### Input for this task
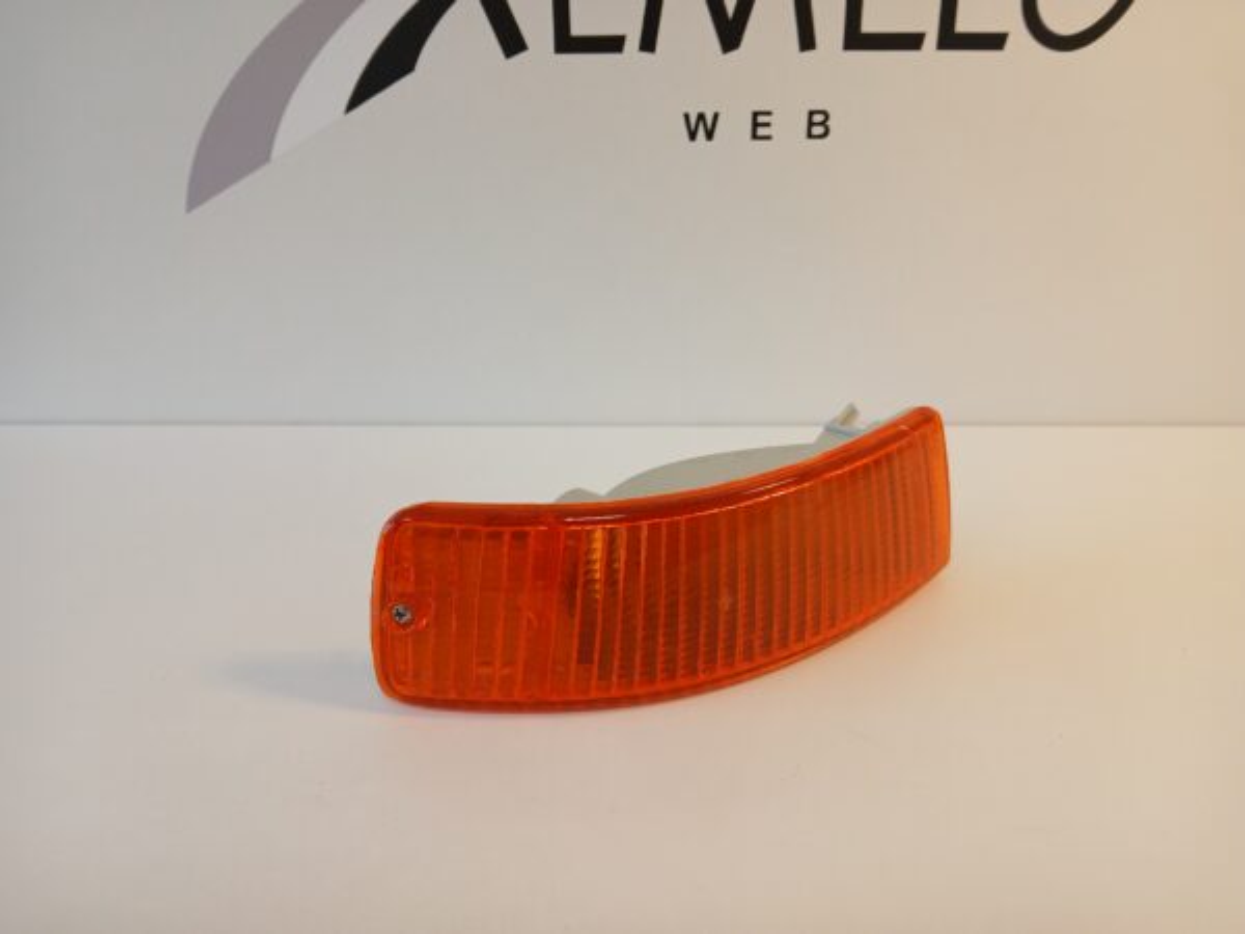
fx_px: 935
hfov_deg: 67.3
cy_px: 467
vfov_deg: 53.1
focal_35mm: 26
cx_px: 622
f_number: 1.8
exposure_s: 1/50
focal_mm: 3.98
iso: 64
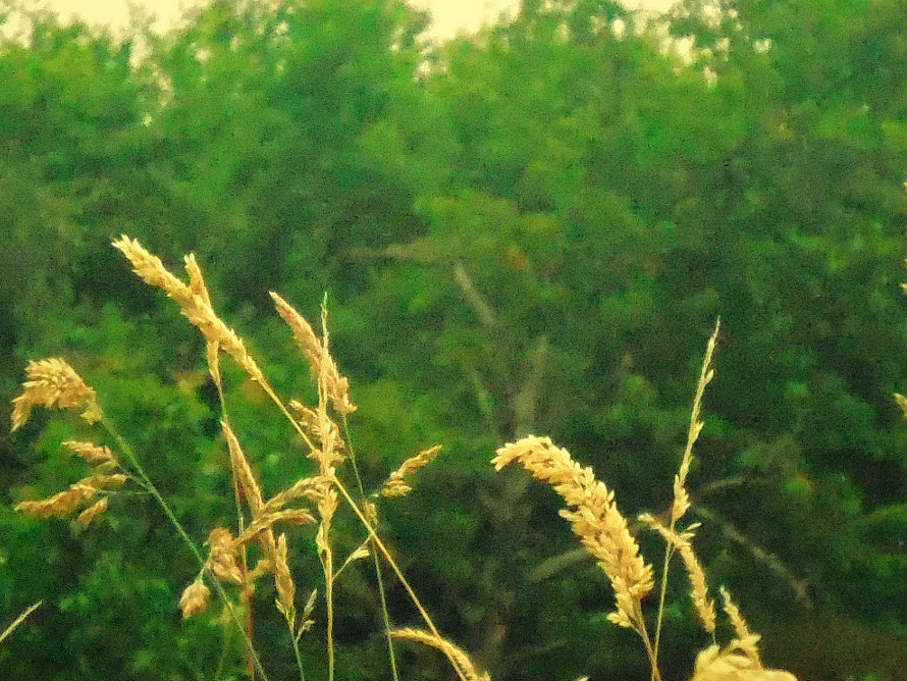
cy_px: 241
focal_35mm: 214
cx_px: 406
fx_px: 5609
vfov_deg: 6.9
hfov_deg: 9.2
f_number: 14.5
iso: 3200
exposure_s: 1/800
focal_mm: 16.5
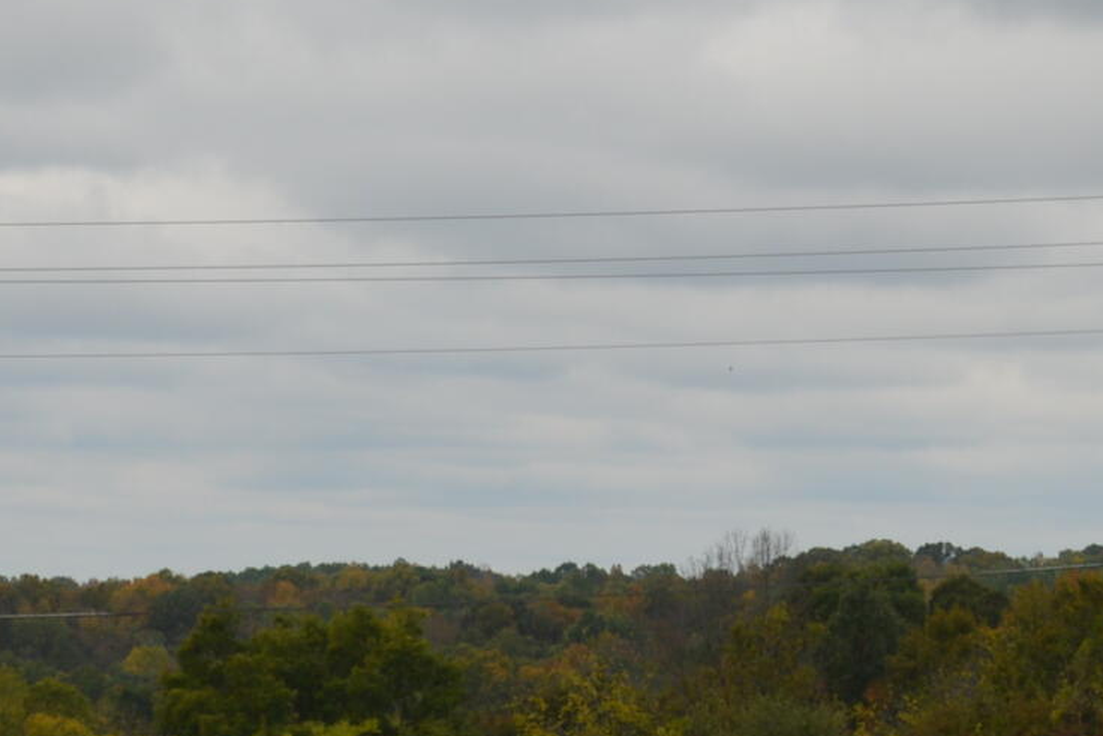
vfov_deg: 8.0
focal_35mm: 171
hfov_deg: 11.9
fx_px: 5240
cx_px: 1061
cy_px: 370
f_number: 7.1
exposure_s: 1/200
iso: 100
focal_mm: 28
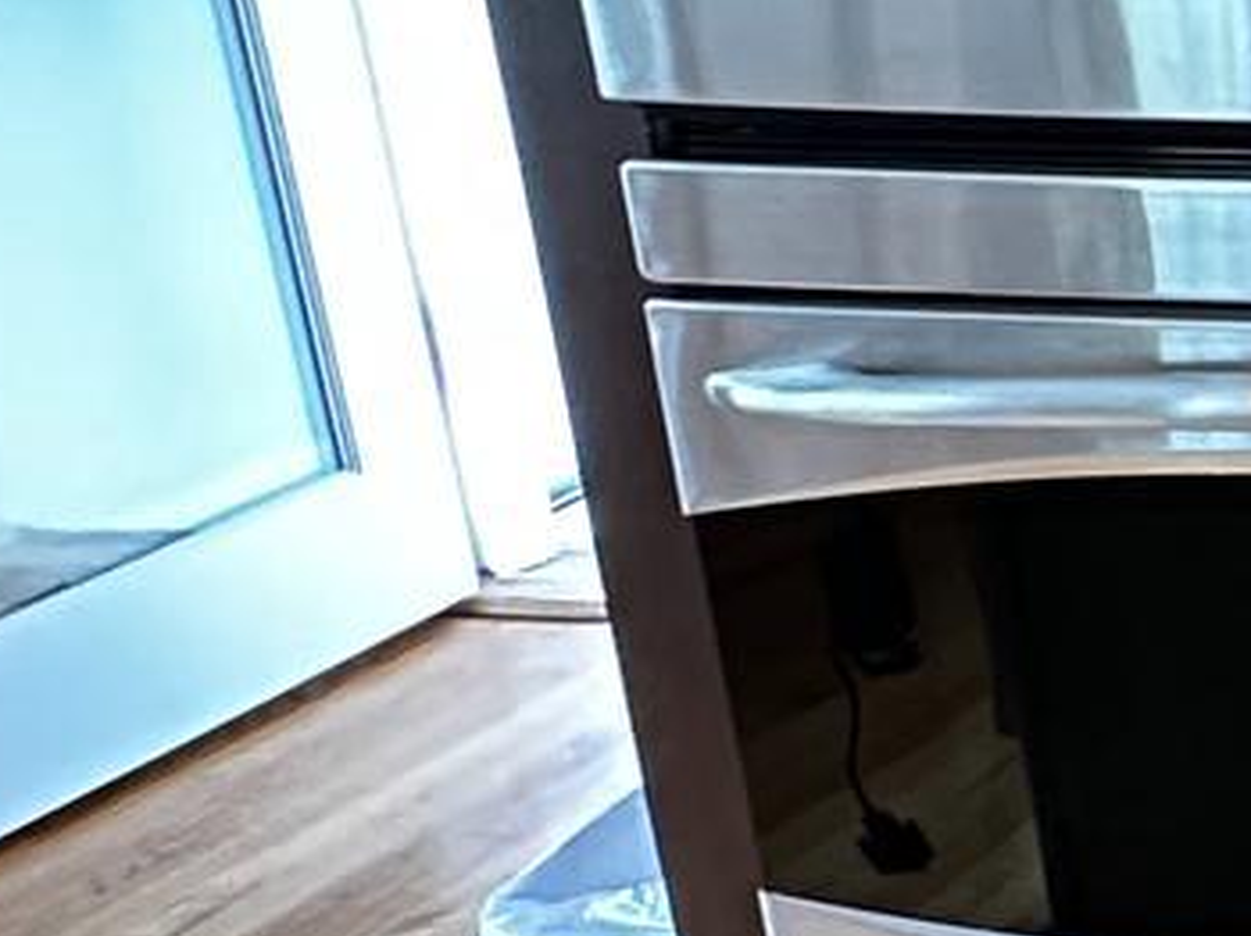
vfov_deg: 17.4
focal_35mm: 82
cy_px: -68
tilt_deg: -12.8
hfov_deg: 14.6
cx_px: 3035
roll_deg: -1.7
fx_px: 2961
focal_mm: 2.22
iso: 320
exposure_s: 1/60
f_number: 2.2
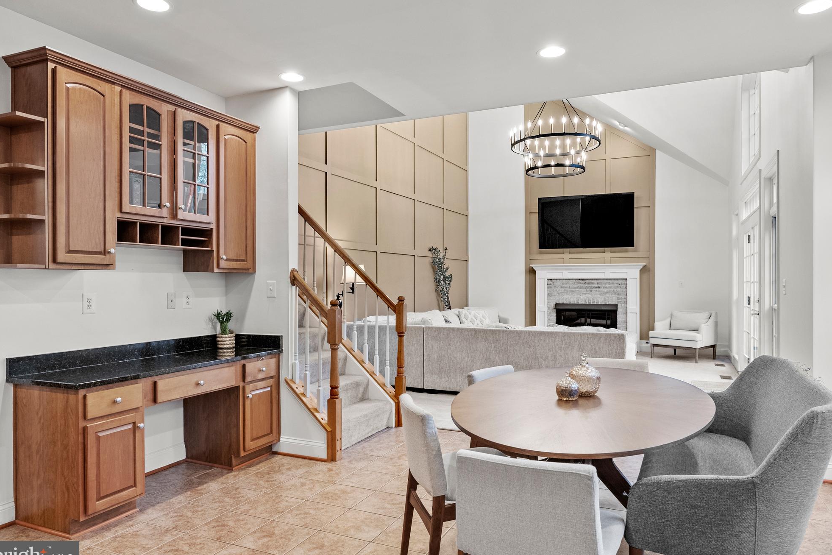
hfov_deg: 73.7
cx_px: 419
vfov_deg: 53.1
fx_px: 555
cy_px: 282
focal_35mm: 24
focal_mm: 23
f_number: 7.1
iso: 640
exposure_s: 1/6
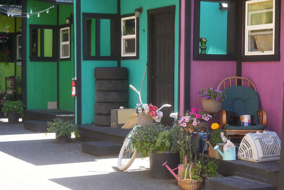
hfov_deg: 28.8
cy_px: 95
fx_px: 552
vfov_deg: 19.5
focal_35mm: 70
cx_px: 142
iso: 160
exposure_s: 1/160
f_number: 4
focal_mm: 70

### To-do item
Reproduce each entry exactly, without the pictures.

### Expected answer
fx_px: 935
hfov_deg: 67.3
cy_px: 467
vfov_deg: 53.1
focal_35mm: 26
cx_px: 622
f_number: 1.8
exposure_s: 1/50
focal_mm: 3.98
iso: 64
cy_px: 241
focal_35mm: 214
cx_px: 406
fx_px: 5609
vfov_deg: 6.9
hfov_deg: 9.2
f_number: 14.5
iso: 3200
exposure_s: 1/800
focal_mm: 16.5
vfov_deg: 8.0
focal_35mm: 171
hfov_deg: 11.9
fx_px: 5240
cx_px: 1061
cy_px: 370
f_number: 7.1
exposure_s: 1/200
iso: 100
focal_mm: 28
vfov_deg: 17.4
focal_35mm: 82
cy_px: -68
tilt_deg: -12.8
hfov_deg: 14.6
cx_px: 3035
roll_deg: -1.7
fx_px: 2961
focal_mm: 2.22
iso: 320
exposure_s: 1/60
f_number: 2.2
hfov_deg: 73.7
cx_px: 419
vfov_deg: 53.1
fx_px: 555
cy_px: 282
focal_35mm: 24
focal_mm: 23
f_number: 7.1
iso: 640
exposure_s: 1/6
hfov_deg: 28.8
cy_px: 95
fx_px: 552
vfov_deg: 19.5
focal_35mm: 70
cx_px: 142
iso: 160
exposure_s: 1/160
f_number: 4
focal_mm: 70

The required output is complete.